On this morning’s eve-of-conference Andrew Marr show, he went further, declaring that he would “no further put the countryside at risk than put my own family at risk.” At the same time he defended the need for planning reforms as part of his Government’s Plan for Growth.
Love of landscape and countryside of course has a long history within Conservative thought and philosophy, stretching back at least as far as Edmund Burke. The most commonly cited recent manifestation is John Major’s famous speech of 1993, in which he wistfully evoked “long shadows on cricket grounds, warm beer, invincible green suburbs” and quoted Orwell’s line (out of context) about “Old maids bicycling to holy communion through the morning mist”. Roger Scruton’s opinion piece in the Telegraph, which alludes to GM Trevelyan’s Must England’s Beauty Perish of 1926, well illustrates this strain of modern Conservative thought.
Stanley Baldwin, who served in the Liberal-Conservative Coalition of the early 1920s, was Conservative PM for much of the rest of that decade, and was then a leading light in the coalition National Government of the 1930s (including as PM from 1935-7), was also given to waxing lyrical about his passion for rural scenes. Alexandra Harris, in her wonderful Romantic Moderns, cites Baldwin’s 1926 address ‘On England’:
The wild anemones in the woods in April, the last load at night of hay being drawn down a lane as twilight comes on, when you can scarcely distinguish the figures of the horses as they take it home to the farm, and above all, most subtle, most penetrating and most moving, the smell of wood smoke coming up in the autumn evening, or the smell of the scotch fires: that wood smoke that our ancestors, tens of thousands of years ago, must have caught on the air when they were coming home from a day’s forage.

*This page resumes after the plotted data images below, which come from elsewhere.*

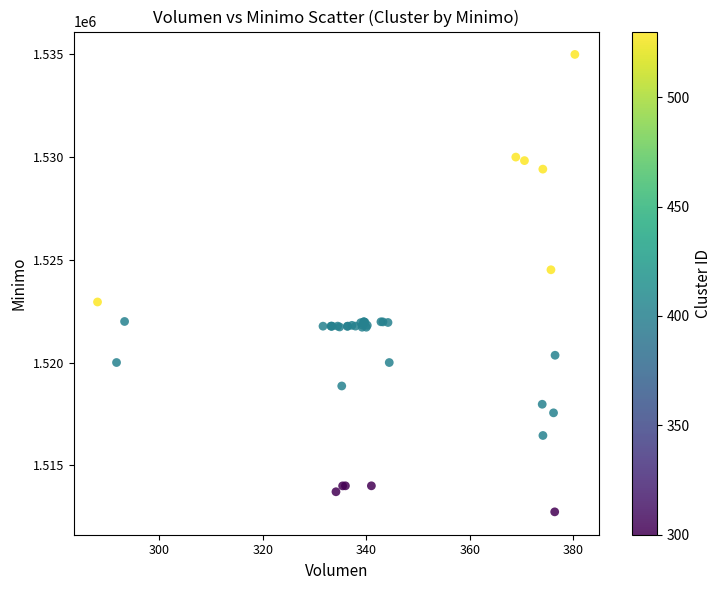

What Y value in the scatter plot is closest to 1523862?

1524513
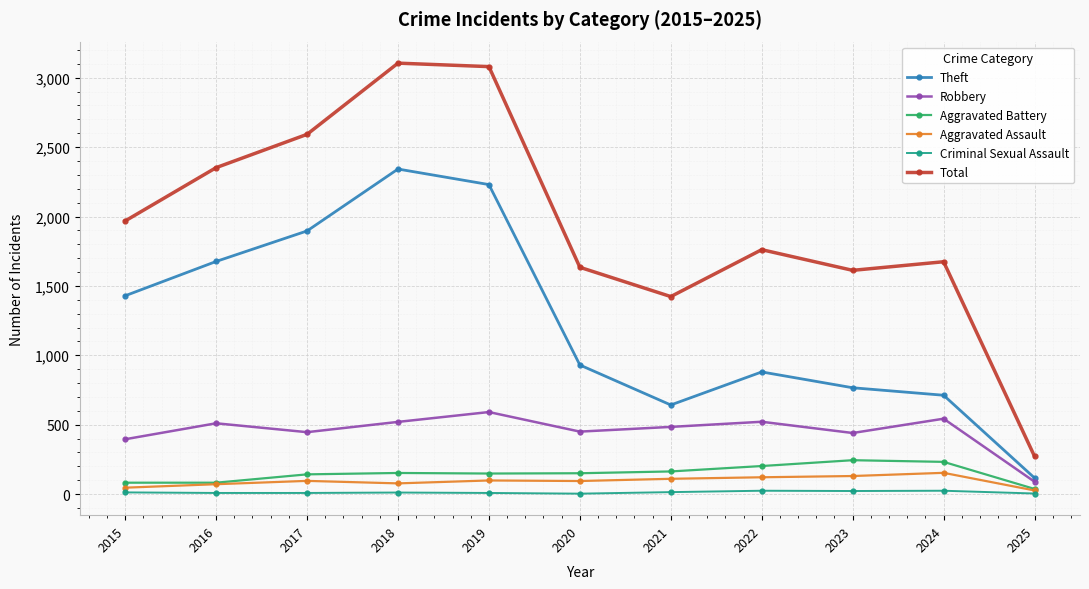

How many lines are shown in the chart?

6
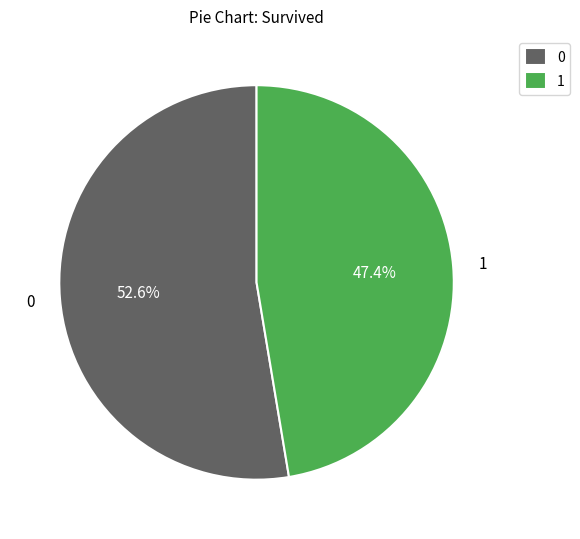

Does any single category account for the majority?

Yes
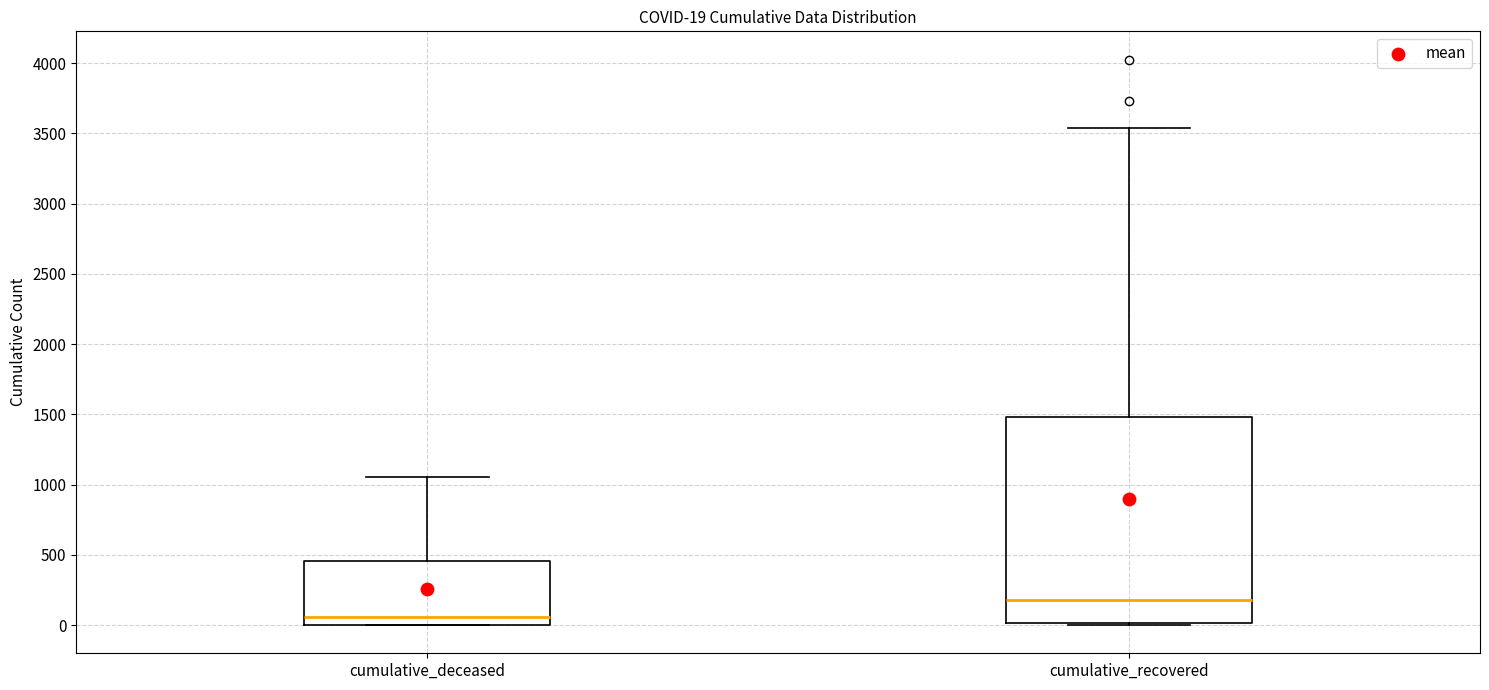

Comparing the boxes themselves (not the whiskers), which one is the tallest?

cumulative_recovered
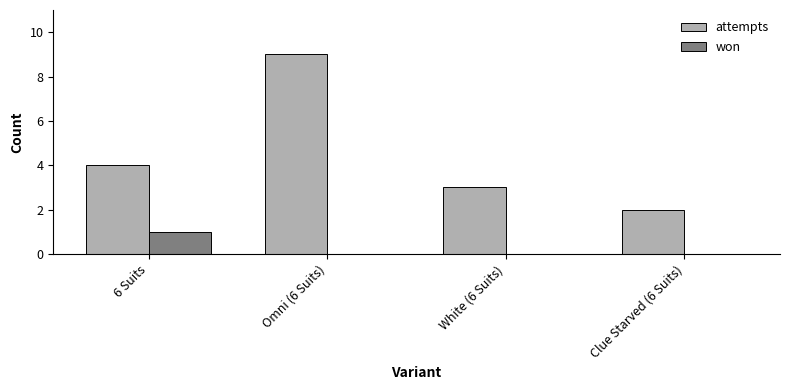

How many attempts values are between 3 and 9?

3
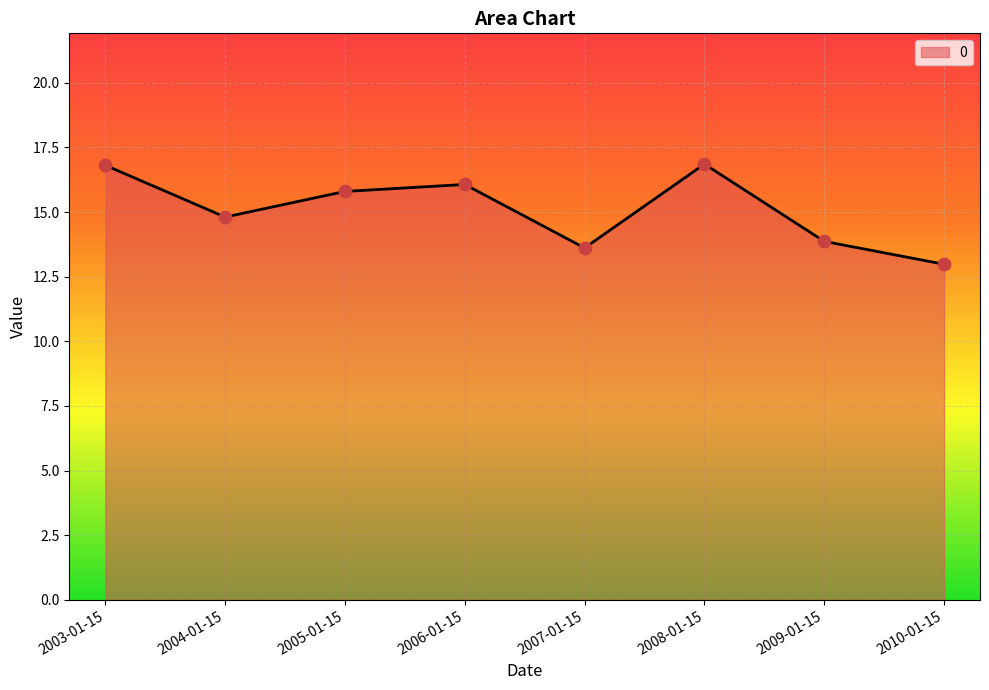

What is the change in value from 2006-01-15 to 2007-01-15?

-2.5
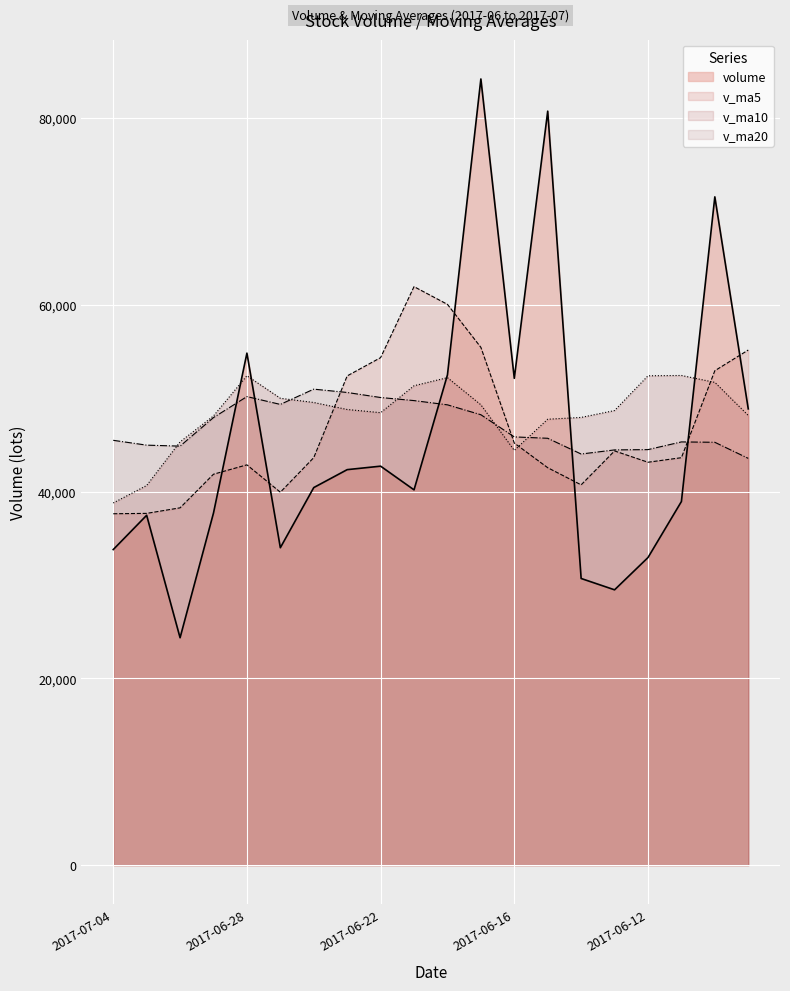

What is the label of the 6th point from the right?

2017-06-14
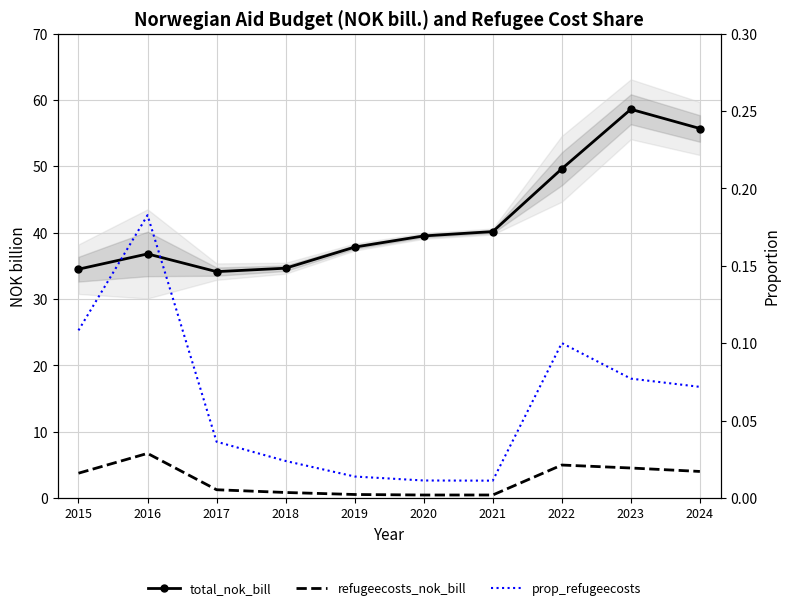

True or false: total_nok_bill has more than 1 interior local peaks.

True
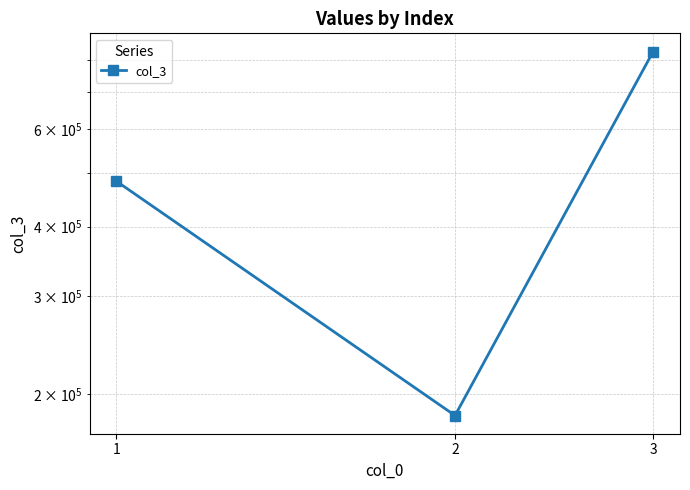

How many data points does each series have?

3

As Harris argues, Baldwin’s descriptions of the countryside were couched in the language of nostalgia – as if such scenes were memories, or rapidly becoming so in the face of urbanisation and economic progress. Much like our own PM, Baldwin was skilled at harnessing emotive power in reaching out to the nation at large (and in using the media to do so). He saw the ‘love of country things’ as being ‘traditionally and subconsciously’ in the hearts even of those who had become essentially urbanised. The country, to Baldwin, represented “the eternal values and eternal traditions from which we should never allow ourselves to be separated” (all cited in Harris, p.174).
At the same time, however, such thinking within modern Conservatism can sit alongside an approach to growth and improvement that Nigel Everett once described as fundamentally Whiggish. As today’s Observer profile of George Osborne points out, the Chancellor has freely admitted to having “a metropolitan upbringing [rather] than a landed, shire-county upbringing”. The Financial Times article that he co-authored with Eric Pickles confirmed the idea that the Chancellor may not share the PM’s instinctive love of countryside.
The current Coalition is not just one between two parties, therefore. The planning reforms demonstrate two distinct sides of Conservative thought in operation, which are at times potentially in conflict with one another. The job now at hand is to find out whether there may be some middle ground that helps to achieve the twin outcome of protecting the countryside while promoting growth.